Source data:
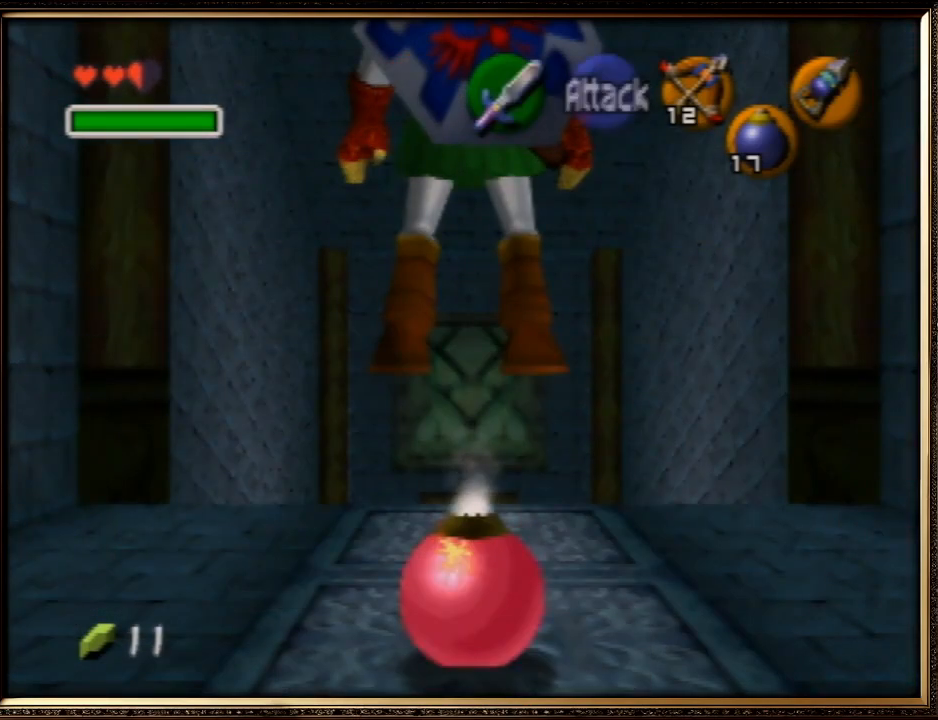
{"buttons": [], "left_stick": "center", "events": []}
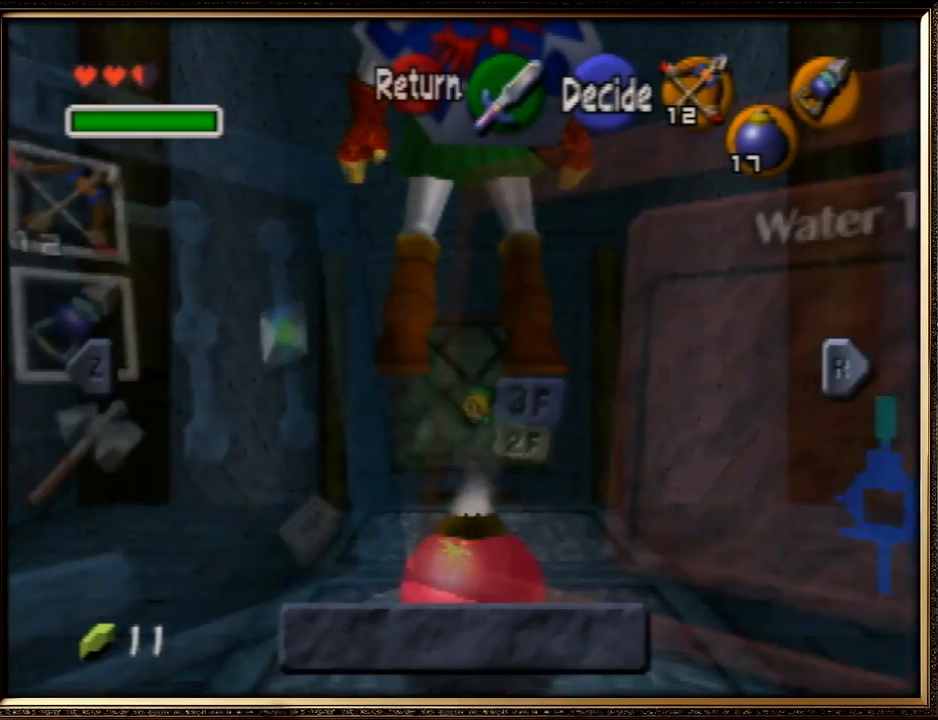
{"buttons": [], "left_stick": "center", "events": [[267, "START", "down"], [400, "START", "up"]]}
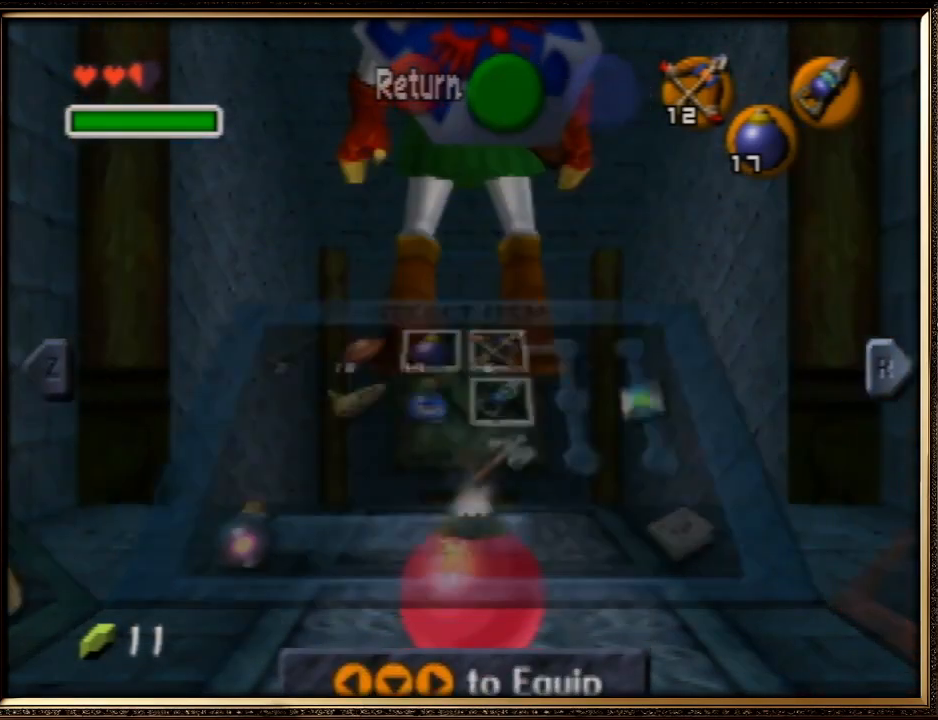
{"buttons": [], "left_stick": "center", "events": [[400, "B", "down"], [467, "B", "up"]]}
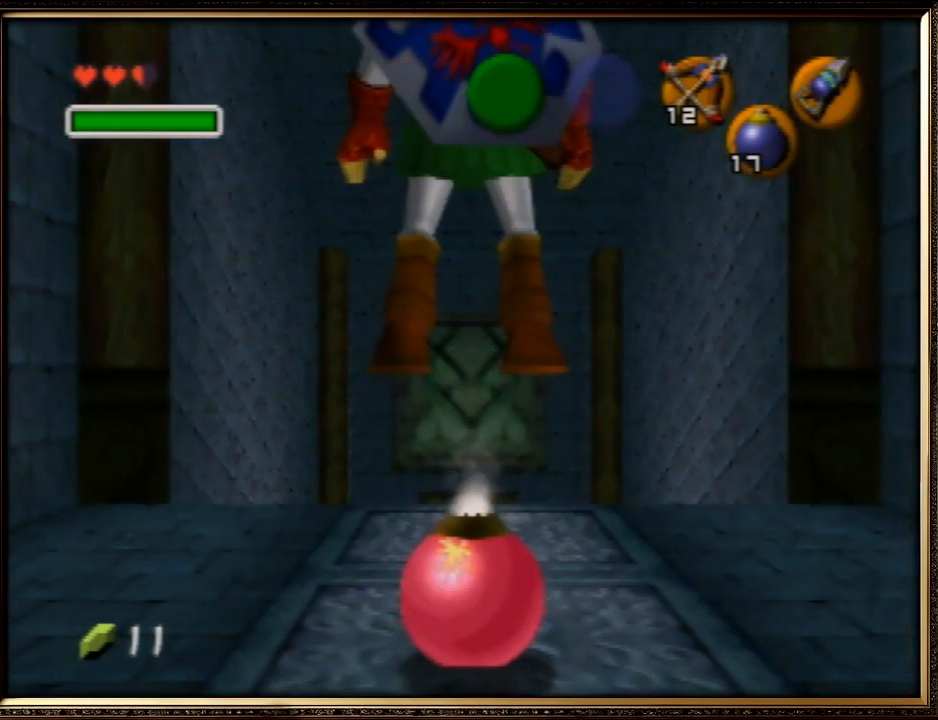
{"buttons": [], "left_stick": "center", "events": []}
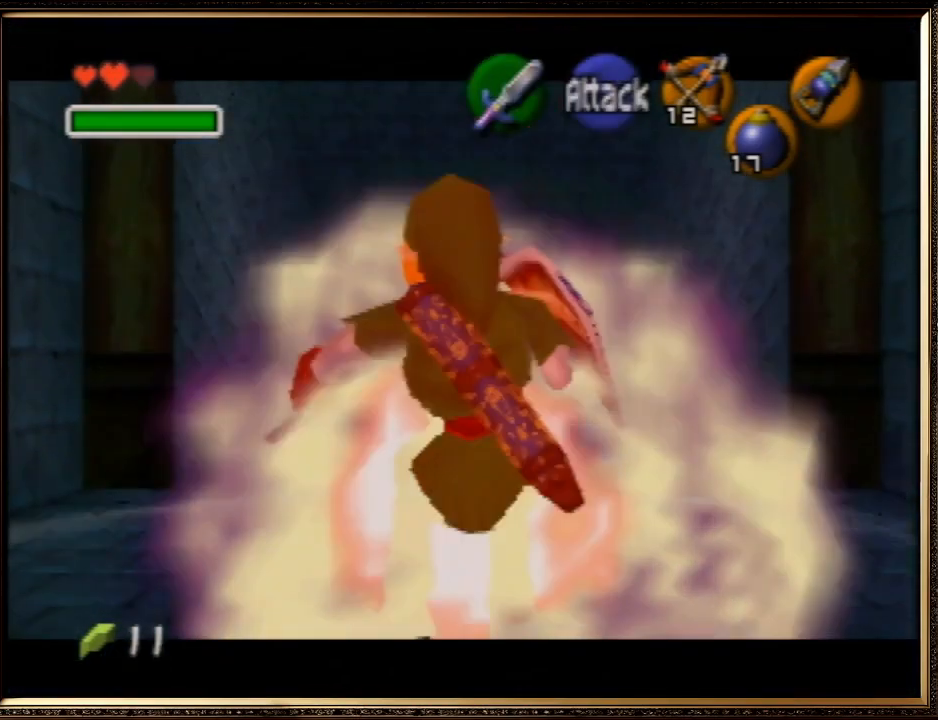
{"buttons": [], "left_stick": "down", "events": [[100, "left_stick", "down"]]}
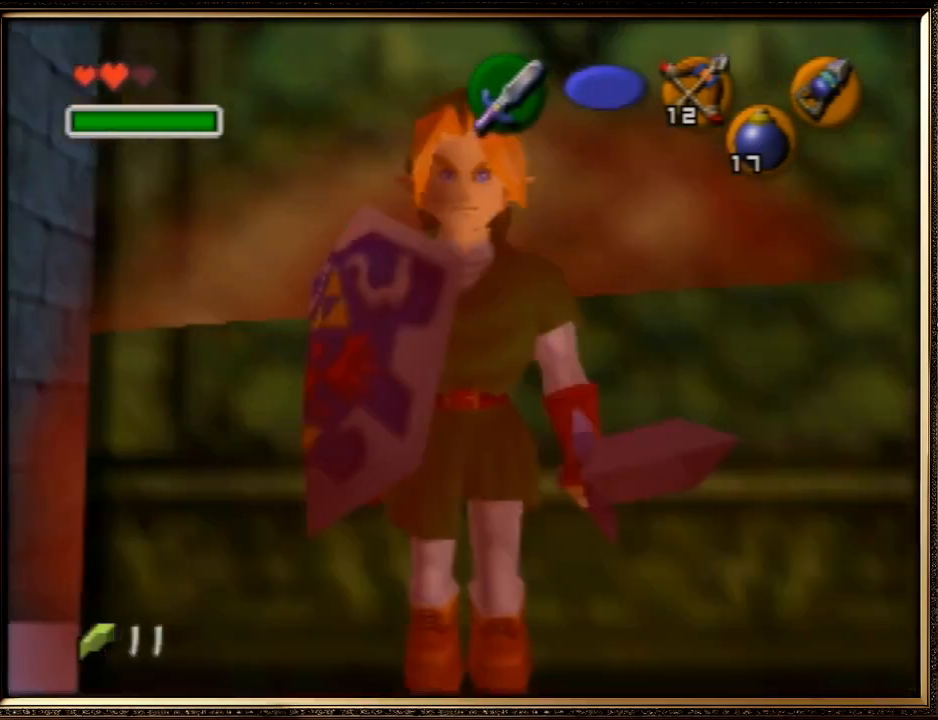
{"buttons": [], "left_stick": "down", "events": []}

Task objective: Make an exact copy of the listing above. Its pictures are not needed.

Solution to this exercise:
{"buttons": [], "left_stick": "center", "events": []}
{"buttons": [], "left_stick": "center", "events": [[267, "START", "down"], [400, "START", "up"]]}
{"buttons": [], "left_stick": "center", "events": [[400, "B", "down"], [467, "B", "up"]]}
{"buttons": [], "left_stick": "center", "events": []}
{"buttons": [], "left_stick": "down", "events": [[100, "left_stick", "down"]]}
{"buttons": [], "left_stick": "down", "events": []}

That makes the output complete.